(Beginning of Data to use)

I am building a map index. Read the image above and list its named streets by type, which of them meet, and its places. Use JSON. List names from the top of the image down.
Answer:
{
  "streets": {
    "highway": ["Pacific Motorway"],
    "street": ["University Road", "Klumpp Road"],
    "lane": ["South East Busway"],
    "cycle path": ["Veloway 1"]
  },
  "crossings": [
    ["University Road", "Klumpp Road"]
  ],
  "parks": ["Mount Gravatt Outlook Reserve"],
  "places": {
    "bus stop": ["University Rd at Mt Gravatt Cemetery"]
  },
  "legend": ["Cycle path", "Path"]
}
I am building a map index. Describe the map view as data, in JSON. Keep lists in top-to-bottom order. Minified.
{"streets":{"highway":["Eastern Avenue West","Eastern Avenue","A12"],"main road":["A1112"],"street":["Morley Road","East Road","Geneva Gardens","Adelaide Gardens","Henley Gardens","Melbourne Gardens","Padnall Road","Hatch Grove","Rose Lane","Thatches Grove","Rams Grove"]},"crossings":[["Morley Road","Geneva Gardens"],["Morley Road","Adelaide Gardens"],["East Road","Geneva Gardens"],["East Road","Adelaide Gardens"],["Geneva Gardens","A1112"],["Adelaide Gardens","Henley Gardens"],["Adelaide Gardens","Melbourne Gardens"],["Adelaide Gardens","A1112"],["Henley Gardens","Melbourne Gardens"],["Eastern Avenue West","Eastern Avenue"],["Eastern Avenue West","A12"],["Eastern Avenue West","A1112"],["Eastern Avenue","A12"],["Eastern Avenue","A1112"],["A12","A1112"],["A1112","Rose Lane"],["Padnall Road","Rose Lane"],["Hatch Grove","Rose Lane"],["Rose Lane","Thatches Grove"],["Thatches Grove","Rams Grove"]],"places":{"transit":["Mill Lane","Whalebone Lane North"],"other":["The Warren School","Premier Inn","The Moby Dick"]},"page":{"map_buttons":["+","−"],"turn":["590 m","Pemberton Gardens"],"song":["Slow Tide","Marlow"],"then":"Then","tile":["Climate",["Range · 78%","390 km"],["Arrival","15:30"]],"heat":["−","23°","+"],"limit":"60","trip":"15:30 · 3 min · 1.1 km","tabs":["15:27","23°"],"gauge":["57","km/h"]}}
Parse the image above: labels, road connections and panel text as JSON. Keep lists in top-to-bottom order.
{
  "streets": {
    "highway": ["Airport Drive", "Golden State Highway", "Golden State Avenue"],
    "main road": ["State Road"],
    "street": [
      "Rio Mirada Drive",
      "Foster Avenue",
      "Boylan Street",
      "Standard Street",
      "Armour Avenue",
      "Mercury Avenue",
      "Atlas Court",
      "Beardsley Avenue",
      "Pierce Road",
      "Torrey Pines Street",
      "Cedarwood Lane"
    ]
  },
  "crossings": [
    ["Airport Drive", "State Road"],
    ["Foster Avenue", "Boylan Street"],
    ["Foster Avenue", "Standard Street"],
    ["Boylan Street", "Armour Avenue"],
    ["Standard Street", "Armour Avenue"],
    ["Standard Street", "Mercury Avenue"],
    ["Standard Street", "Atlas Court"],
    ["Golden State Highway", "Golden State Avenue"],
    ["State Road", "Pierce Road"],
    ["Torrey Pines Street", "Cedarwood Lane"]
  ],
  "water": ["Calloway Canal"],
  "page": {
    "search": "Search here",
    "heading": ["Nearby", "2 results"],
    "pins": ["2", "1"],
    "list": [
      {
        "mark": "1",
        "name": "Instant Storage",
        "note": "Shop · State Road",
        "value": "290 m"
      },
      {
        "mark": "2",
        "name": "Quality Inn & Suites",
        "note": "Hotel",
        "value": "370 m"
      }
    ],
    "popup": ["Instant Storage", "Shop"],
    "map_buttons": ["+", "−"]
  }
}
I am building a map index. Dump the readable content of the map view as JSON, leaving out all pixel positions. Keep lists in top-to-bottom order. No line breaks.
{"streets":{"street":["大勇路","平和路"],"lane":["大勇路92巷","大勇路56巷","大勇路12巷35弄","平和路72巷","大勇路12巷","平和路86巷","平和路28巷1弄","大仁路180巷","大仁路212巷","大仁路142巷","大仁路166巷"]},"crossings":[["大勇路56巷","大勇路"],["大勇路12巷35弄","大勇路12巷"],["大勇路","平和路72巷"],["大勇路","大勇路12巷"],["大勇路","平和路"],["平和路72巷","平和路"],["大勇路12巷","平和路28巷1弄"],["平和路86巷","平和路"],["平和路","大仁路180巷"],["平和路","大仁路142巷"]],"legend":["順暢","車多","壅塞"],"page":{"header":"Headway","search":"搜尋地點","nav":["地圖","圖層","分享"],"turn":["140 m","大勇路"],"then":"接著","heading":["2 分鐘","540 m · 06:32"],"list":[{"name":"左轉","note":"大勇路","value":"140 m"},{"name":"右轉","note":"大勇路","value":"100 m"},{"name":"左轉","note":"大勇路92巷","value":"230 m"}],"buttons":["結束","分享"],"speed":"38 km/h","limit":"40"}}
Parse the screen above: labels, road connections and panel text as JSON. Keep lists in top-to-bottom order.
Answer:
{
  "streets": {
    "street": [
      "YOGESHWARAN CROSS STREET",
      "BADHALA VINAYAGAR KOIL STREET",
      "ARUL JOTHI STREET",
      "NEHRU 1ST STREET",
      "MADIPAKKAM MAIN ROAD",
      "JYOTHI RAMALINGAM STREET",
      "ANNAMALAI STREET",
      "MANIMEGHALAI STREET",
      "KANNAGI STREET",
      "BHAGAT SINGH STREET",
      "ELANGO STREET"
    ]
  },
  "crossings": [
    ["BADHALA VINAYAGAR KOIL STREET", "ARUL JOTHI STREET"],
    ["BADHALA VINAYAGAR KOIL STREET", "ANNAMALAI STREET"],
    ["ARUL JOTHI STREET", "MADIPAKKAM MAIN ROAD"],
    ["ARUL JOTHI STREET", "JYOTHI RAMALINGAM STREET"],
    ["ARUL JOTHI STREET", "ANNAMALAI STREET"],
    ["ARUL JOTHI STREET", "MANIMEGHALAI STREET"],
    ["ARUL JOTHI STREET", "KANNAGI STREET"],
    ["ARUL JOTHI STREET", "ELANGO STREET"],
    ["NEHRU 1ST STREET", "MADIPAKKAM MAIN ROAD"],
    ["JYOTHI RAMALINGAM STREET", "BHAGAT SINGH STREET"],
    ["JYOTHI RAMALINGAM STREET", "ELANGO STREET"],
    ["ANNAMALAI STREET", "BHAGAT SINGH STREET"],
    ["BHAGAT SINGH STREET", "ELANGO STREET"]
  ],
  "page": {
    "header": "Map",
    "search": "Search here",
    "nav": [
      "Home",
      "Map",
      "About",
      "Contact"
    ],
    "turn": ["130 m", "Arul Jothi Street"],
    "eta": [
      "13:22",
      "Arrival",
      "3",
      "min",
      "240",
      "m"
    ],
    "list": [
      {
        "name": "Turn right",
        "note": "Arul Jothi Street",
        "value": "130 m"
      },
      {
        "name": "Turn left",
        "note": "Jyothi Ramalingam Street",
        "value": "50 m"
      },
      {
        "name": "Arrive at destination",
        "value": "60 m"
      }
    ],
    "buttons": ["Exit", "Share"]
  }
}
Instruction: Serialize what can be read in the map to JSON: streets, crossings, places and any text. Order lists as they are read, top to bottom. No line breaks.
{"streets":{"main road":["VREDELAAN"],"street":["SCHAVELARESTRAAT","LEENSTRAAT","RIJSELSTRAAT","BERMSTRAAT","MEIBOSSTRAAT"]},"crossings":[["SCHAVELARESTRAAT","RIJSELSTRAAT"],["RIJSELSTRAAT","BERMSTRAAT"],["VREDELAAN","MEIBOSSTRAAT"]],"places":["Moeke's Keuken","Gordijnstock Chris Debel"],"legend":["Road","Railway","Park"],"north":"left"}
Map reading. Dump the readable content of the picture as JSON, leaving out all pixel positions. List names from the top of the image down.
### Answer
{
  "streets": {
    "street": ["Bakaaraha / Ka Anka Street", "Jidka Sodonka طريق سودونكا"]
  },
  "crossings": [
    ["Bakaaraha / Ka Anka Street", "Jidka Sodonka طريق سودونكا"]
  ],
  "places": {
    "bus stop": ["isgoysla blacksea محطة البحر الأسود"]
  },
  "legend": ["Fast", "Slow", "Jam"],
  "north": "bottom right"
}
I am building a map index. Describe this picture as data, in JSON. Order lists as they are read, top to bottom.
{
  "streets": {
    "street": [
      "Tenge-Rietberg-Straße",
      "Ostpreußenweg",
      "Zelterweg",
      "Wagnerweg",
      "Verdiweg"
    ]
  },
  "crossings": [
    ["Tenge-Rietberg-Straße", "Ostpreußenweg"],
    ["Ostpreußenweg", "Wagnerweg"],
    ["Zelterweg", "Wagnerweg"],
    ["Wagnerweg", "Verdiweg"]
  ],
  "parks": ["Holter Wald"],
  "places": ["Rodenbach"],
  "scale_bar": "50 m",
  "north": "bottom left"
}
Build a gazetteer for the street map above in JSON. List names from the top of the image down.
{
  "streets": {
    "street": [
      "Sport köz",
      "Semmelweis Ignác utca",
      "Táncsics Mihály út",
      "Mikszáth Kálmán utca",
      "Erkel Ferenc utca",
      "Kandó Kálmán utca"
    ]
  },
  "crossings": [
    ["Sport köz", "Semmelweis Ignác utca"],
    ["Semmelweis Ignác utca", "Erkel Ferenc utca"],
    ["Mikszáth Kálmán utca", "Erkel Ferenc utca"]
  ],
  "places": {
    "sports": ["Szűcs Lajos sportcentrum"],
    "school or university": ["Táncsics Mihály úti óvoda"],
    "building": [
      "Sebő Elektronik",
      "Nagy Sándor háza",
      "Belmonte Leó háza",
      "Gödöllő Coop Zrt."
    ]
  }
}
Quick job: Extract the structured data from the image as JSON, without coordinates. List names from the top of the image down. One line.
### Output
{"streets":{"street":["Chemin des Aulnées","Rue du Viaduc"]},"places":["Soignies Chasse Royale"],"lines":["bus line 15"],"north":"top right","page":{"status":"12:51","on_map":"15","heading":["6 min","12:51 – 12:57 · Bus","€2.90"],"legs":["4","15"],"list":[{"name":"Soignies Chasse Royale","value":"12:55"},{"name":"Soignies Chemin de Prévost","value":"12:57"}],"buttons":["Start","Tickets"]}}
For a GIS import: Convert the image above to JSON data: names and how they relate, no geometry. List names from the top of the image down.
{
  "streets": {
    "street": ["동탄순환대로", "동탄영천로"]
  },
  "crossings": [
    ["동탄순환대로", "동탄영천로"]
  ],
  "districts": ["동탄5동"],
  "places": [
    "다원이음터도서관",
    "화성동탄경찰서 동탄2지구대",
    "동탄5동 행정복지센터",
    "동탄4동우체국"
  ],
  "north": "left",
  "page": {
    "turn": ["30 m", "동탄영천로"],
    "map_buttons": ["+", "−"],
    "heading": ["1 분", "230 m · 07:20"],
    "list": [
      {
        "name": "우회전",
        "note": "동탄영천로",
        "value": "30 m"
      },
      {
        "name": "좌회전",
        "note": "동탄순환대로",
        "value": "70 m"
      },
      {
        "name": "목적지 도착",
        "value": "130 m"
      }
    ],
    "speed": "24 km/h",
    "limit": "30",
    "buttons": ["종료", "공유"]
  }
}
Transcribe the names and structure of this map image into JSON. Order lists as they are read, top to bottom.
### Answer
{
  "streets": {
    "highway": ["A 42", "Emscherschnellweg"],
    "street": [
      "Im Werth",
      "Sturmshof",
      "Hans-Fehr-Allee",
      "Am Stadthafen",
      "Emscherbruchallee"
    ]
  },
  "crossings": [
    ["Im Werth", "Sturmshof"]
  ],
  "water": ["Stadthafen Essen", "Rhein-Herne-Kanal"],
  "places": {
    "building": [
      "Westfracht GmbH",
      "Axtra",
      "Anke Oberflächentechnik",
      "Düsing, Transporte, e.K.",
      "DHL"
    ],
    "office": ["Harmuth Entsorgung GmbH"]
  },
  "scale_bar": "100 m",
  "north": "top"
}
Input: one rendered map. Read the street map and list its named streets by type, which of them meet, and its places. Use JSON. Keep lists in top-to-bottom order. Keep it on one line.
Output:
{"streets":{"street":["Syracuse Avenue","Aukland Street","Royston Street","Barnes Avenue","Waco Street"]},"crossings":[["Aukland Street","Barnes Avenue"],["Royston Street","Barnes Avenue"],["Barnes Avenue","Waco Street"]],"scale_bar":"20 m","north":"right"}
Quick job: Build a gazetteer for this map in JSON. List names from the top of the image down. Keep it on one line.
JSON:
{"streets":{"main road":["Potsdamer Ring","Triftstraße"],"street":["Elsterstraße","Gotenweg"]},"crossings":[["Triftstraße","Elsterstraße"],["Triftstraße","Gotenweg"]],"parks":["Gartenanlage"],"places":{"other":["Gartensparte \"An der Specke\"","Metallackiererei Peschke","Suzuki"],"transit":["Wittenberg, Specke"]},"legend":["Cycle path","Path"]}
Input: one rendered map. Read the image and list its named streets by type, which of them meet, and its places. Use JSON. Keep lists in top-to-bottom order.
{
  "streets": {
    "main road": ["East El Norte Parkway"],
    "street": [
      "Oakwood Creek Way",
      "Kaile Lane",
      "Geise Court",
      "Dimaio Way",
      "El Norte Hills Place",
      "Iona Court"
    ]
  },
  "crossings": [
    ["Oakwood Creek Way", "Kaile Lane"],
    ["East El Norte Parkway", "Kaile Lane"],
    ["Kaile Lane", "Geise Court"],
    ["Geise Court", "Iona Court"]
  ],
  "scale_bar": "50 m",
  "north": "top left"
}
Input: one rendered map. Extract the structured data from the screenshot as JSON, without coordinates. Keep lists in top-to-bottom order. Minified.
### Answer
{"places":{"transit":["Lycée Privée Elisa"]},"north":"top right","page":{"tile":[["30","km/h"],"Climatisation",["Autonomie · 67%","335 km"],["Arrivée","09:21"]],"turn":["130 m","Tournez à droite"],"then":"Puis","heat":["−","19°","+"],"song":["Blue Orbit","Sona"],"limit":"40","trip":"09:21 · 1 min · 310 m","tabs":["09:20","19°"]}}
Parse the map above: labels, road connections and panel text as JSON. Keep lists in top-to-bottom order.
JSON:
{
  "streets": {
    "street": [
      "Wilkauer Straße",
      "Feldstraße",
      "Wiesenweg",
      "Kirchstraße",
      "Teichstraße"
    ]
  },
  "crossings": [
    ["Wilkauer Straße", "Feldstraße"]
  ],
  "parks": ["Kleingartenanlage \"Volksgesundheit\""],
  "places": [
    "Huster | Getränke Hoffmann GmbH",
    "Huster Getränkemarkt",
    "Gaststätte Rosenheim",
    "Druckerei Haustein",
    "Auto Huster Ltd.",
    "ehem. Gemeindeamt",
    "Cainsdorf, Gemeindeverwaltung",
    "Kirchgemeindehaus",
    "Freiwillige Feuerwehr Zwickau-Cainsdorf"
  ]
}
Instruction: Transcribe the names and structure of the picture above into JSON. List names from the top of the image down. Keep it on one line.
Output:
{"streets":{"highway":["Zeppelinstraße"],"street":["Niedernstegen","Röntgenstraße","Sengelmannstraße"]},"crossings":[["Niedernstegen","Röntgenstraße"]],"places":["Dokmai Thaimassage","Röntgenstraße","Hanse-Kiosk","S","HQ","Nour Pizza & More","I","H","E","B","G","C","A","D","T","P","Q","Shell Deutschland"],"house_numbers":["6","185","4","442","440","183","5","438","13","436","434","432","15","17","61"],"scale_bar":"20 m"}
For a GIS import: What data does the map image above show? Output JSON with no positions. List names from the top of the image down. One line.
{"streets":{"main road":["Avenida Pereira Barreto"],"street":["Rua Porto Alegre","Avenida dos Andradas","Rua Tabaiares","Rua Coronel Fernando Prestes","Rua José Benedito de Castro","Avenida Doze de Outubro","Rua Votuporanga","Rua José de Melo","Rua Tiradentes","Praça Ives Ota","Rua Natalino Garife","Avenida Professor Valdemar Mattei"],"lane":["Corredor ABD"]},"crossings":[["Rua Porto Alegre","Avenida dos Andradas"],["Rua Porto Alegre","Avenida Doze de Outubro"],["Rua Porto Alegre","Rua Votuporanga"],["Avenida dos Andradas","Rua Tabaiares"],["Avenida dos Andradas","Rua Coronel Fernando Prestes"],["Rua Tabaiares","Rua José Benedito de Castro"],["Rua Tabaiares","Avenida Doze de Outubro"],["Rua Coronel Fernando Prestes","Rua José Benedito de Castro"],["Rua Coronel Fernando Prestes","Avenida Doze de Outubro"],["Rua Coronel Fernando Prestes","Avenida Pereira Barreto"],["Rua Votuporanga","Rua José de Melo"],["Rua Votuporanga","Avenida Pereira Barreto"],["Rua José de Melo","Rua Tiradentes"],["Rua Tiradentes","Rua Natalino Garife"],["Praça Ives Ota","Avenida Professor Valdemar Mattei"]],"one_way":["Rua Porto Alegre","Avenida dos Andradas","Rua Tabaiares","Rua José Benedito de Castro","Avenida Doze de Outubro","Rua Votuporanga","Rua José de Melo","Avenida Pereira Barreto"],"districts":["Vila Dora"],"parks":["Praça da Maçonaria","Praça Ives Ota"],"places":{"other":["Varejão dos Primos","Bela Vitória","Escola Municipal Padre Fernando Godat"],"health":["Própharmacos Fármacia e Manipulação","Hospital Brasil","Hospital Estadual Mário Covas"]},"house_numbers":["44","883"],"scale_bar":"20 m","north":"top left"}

(End of Data to use)

__Activity__. Pull out every line of the records that includes the string "into".

__Answer box__.
Transcribe the names and structure of this map image into JSON. Order lists as they are read, top to bottom.
Instruction: Transcribe the names and structure of the picture above into JSON. List names from the top of the image down. Keep it on one line.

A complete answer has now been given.